Five reasons why Daft Punk's 'Get Lucky' is song of the year
Infectious funk groove of UK's No. 1 song has seduced everyone from music writers to uncle Dave
THE French house music duo Daft Punk’s main claim to fame used to be the metallic robot helmets they wore in their videos. Now Thomas Bangalter and Guy-Manuel de Homem-Christo are certified international pop stars thanks to a song, Get Lucky, that has gone to No. 1 in more than 50 countries including the UK. Here are five reasons Get Lucky is the sound of the summer and most likely the year:
It features Nile Rodgers on guitar: The “infectious guitar riff” at the heart of Get Lucky is played by Rodgers, the 60-year-old guitarist from US disco-funk pioneers, Chic.
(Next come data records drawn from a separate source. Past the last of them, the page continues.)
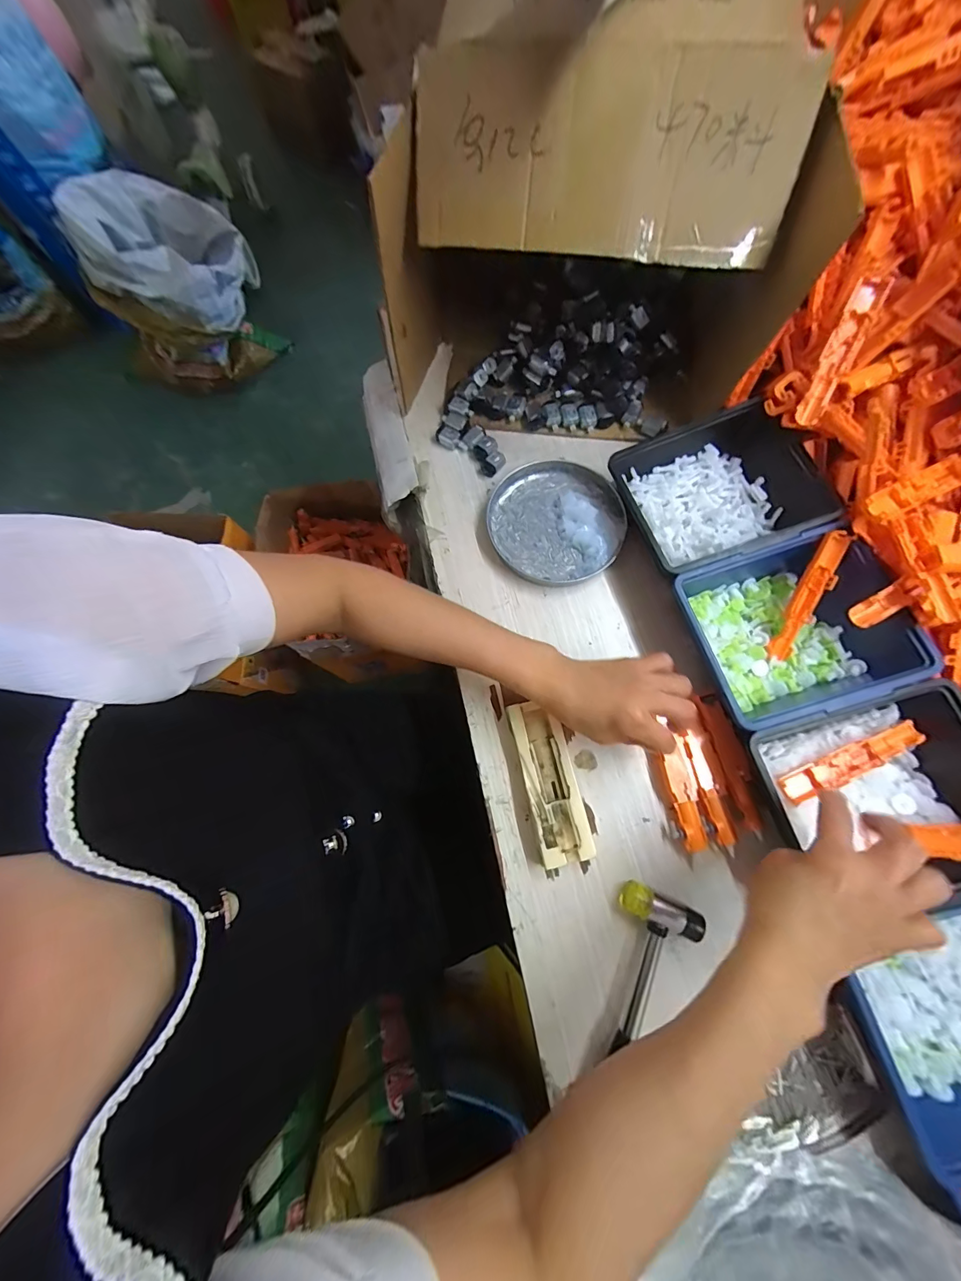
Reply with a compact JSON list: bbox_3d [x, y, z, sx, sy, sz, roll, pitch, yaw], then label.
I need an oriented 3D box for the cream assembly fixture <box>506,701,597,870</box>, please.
[{"bbox_3d":[0.061,0.125,0.371,0.046,0.023,0.135,-12,75,-2],"label":"cream assembly fixture"}]

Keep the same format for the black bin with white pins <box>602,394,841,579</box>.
[{"bbox_3d":[0.235,-0.147,0.408,0.174,0.058,0.147,-19,75,-4],"label":"black bin with white pins"}]

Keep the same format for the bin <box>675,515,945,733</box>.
[{"bbox_3d":[0.275,-0.012,0.365,0.170,0.054,0.145,-17,75,-3],"label":"bin"}]

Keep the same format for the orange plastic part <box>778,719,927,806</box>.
[{"bbox_3d":[0.308,0.102,0.343,0.119,0.007,0.024,-26,75,1],"label":"orange plastic part"}]

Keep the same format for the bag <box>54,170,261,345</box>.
[{"bbox_3d":[-0.827,-1.013,1.104,0.374,0.256,0.375,-19,75,-4],"label":"bag"}]

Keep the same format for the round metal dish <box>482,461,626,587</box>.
[{"bbox_3d":[0.081,-0.130,0.446,0.134,0.022,0.143,0,75,2],"label":"round metal dish"}]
Rodgers told The Observer he’s thrilled to be back in the charts. “It's like the summer of ‘78 has been duplicated,” he said in a reference to the year Chic released its big hit, Le Freak.
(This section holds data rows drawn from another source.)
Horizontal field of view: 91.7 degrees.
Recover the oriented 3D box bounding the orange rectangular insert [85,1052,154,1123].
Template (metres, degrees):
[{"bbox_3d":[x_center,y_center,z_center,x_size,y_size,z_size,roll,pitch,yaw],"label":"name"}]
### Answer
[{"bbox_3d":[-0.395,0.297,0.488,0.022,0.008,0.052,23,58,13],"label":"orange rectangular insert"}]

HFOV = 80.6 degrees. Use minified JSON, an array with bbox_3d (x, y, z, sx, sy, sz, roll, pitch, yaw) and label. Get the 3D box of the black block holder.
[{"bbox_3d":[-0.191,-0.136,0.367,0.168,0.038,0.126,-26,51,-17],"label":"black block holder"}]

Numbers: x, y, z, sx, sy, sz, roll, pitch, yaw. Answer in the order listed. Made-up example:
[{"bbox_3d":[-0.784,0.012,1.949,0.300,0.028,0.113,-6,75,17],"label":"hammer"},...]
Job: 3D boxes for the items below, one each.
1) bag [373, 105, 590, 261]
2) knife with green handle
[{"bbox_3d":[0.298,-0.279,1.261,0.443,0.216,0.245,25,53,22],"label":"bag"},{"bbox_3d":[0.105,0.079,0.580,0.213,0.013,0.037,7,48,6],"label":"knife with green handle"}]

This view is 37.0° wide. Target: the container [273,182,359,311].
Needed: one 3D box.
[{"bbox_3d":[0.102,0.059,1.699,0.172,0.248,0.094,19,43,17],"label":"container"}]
Guest vocalist Pharrell Williams sang Get Lucky three times in a row in New York: R&B artist Williams, who performs the falsetto vocal on Get Lucky, sang the song live for the first time at a gig in New York on 19 April. He liked the feeling so much he promptly sang it again two more times back-to-back. "Man, these guys [Daft Punk] that made this record, they're like so far beyond their time,” Williams told the audience.
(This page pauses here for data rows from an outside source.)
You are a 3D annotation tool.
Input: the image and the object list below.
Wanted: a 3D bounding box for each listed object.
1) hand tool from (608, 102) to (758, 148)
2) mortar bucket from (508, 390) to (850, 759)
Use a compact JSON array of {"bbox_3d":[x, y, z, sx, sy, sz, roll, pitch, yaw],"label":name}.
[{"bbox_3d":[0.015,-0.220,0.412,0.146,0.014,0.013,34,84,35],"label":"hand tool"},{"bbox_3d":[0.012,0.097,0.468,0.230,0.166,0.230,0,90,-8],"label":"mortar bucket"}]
It appeals to several generations: The airy, retro funk grooves of Get Lucky make it that rare thing: a pop record that appeals to hipsters, their parents and their uncle Dave. “The song has a sort of all-encompassing timelessness to it – the sort of song that could work in a club and at a wedding reception (seriously, imagine uncle Dave getting down to this),” says The Guardian.
It's breaking records: When Get Lucky was released on 19 April it was streamed more times in a single day on the online music service Spotify than any previous single. The song went to No. 3 in the UK singles chart just 48 hours after going on sale and has now spent several weeks at No. 1.
There’s a version featuring goats … and it’s not bad: The mark of a truly great song is one that can incorporate the bleating of goats and still sound good. Adding goats to pop songs is a popular internet meme, but Get Lucky survives the transition far better than most recordings.